Print the feature coefficients determined by the model. Which feature is most important in predicting survival on the sinking of the Titanic?

In [18]:
model.coef_

array([[ 1.23436123, -0.43387324,  1.00295156,  0.5353255 ]])

In [19]:
list(zip(['Sex','Age','FirstClass','SecondClass'],model.coef_[0]))

[('Sex', 1.2343612340850254),
 ('Age', -0.4338732418449023),
 ('FirstClass', 1.0029515645670446),
 ('SecondClass', 0.5353254952282516)]

### Predict with the Model
Let's use our model to make predictions on the survival of a few fateful passengers. Provided in the code editor is information for 3rd class passenger Jack and 1st class passenger Rose, stored in NumPy arrays. The arrays store 4 feature values, in the following order:

_Sex, represented by a 0 for male and 1 for female_

_Age, represented as an integer in years_

_FirstClass, with a 1 indicating the passenger is in first class_

_SecondClass, with a 1 indicating the passenger is in second class_

A third array, You, is also provided in the code editor with empty feature values. Update the array You with your information, or for some fictitious passenger. Make sure to enter all values as floats with a .!

In [20]:
Jack = np.array([0.0,20.0,0.0,0.0])
Rose = np.array([1.0,17.0,1.0,0.0])
me = np.array([0.0,45.0,0.0,1.0])

Combine Jack, Rose, and You into a single NumPy array named sample_passengers.

In [21]:
sample_passengers = np.array([Jack, Rose, me])

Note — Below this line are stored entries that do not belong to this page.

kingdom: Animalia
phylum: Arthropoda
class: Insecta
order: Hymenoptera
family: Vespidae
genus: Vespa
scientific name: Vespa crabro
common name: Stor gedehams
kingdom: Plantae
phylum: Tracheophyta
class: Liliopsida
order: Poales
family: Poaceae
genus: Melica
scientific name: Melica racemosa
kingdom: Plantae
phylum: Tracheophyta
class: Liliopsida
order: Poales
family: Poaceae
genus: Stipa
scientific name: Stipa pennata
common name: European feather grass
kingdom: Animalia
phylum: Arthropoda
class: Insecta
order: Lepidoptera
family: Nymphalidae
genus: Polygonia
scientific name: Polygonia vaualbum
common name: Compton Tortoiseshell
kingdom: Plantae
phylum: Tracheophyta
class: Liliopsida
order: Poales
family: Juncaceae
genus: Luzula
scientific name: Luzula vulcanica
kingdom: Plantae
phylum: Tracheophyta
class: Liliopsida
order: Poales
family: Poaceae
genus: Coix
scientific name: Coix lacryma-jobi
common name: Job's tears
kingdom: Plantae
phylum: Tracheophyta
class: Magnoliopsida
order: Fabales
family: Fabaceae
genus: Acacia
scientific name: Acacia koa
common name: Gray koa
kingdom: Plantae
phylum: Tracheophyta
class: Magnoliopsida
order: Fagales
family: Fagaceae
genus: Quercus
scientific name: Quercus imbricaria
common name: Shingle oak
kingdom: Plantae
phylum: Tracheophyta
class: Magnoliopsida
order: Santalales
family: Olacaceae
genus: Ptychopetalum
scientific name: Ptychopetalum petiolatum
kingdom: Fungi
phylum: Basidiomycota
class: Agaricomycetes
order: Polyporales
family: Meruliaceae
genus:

Since our Logistic Regression model was trained on scaled feature data, we must also scale the feature data we are making predictions on. 

Using the StandardScaler object created earlier, apply its .transform() method to sample_passengers and save the result to sample_passengers.

Print sample_passengers to view the scaled features.

In [22]:
sample_passengers = scaler.transform(sample_passengers)

In [23]:
sample_passengers

array([[-0.7243102 , -0.7769537 , -0.58383755, -0.5078883 ],
       [ 1.38062393, -1.00702656,  1.7128052 , -0.5078883 ],
       [-0.7243102 ,  1.14032018, -0.58383755,  1.96893685]])

Who will survive, and who will sink? Use your model's .predict() method on sample_passengers and print the result to find out.

Want to see the probabilities that led to these predictions? Call your model's .predict_proba() method on sample_passengers and print the result. 

The 1st column is the probability of a passenger perishing on the Titanic, and the 2nd column is the probability of a passenger surviving the sinking (which was calculated by our model to make the final classification decision).

In [24]:
model.predict(sample_passengers)

array([0, 1, 0])

### Conclusion:
From the model's predictions, it appears Rose has a better fate than Jack. That's Sex co-efficient influenced more.